In Hop Valley the ladies got out their history and told
us that Father James had built three houses for his three wives. Two
rivers join in Hop Valley and that he had built one house on the North
side of the rivers, one in between the two rivers and one on the south
side of the two rivers. That way when the rivers were flooding he
could have a home to come to no matter from which direction he came.
He had very good gardens and farms in Hop Valley and he and the
boys supplied the families with most of their food from those farms
I began to tell them some of the stories that I grew up
with about Joe James and his sense of humor and practical jokes. They
lived in Hop Valley but they all attended church in Pacheco. Every
fast and Testimony meeting Brother James would get up and bear his
Testimony about how wonderful Hop Valley was. He would say, "Brothers
and Sisters the Lord has really blessed us in Hop Valley. Things grow
so fast that when we plant Squash and Water melon seeds they come up
so fast that they flip the dirt right up into your eyes and the vines
grow so fast that we have to shoe the little squashes so the vines
don't drag them to death".
During the dry season he would get up in Church
and say. " Brothers and Sisters we have surely solved the problem of
watering our gardens in Hop Valley. We plant a row of Potatoes then a
row of Onions. The onions get in the eyes of the Potatoes and they cry
and water the whole garden.

**WORK ORDER**
Reproduce the Hop Valley passage word for word, from start to finish. The listing that comes next is separate material, unrelated to the Hop Valley passage.

**INFORMATION SHOWN**
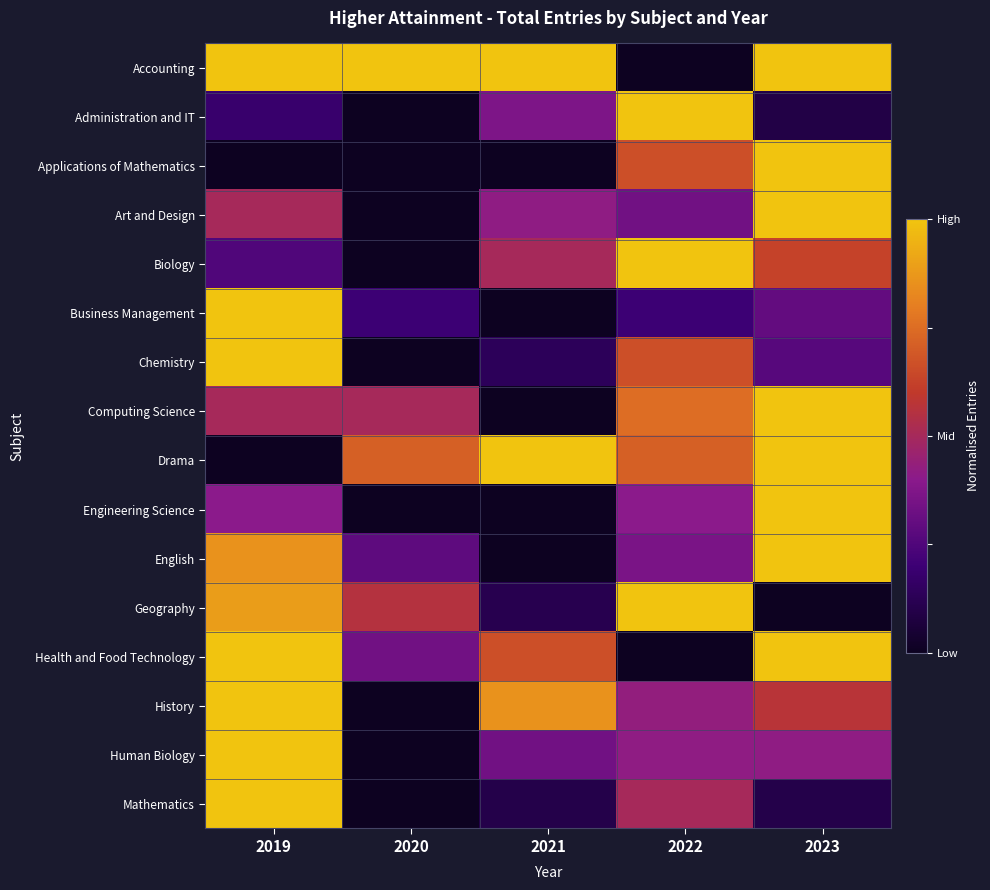

Which series has the widest spread of values?

Accounting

**OUTPUT BELOW**
In Hop Valley the ladies got out their history and told
us that Father James had built three houses for his three wives. Two
rivers join in Hop Valley and that he had built one house on the North
side of the rivers, one in between the two rivers and one on the south
side of the two rivers. That way when the rivers were flooding he
could have a home to come to no matter from which direction he came.
He had very good gardens and farms in Hop Valley and he and the
boys supplied the families with most of their food from those farms
I began to tell them some of the stories that I grew up
with about Joe James and his sense of humor and practical jokes. They
lived in Hop Valley but they all attended church in Pacheco. Every
fast and Testimony meeting Brother James would get up and bear his
Testimony about how wonderful Hop Valley was. He would say, "Brothers
and Sisters the Lord has really blessed us in Hop Valley. Things grow
so fast that when we plant Squash and Water melon seeds they come up
so fast that they flip the dirt right up into your eyes and the vines
grow so fast that we have to shoe the little squashes so the vines
don't drag them to death".
During the dry season he would get up in Church
and say. " Brothers and Sisters we have surely solved the problem of
watering our gardens in Hop Valley. We plant a row of Potatoes then a
row of Onions. The onions get in the eyes of the Potatoes and they cry
and water the whole garden.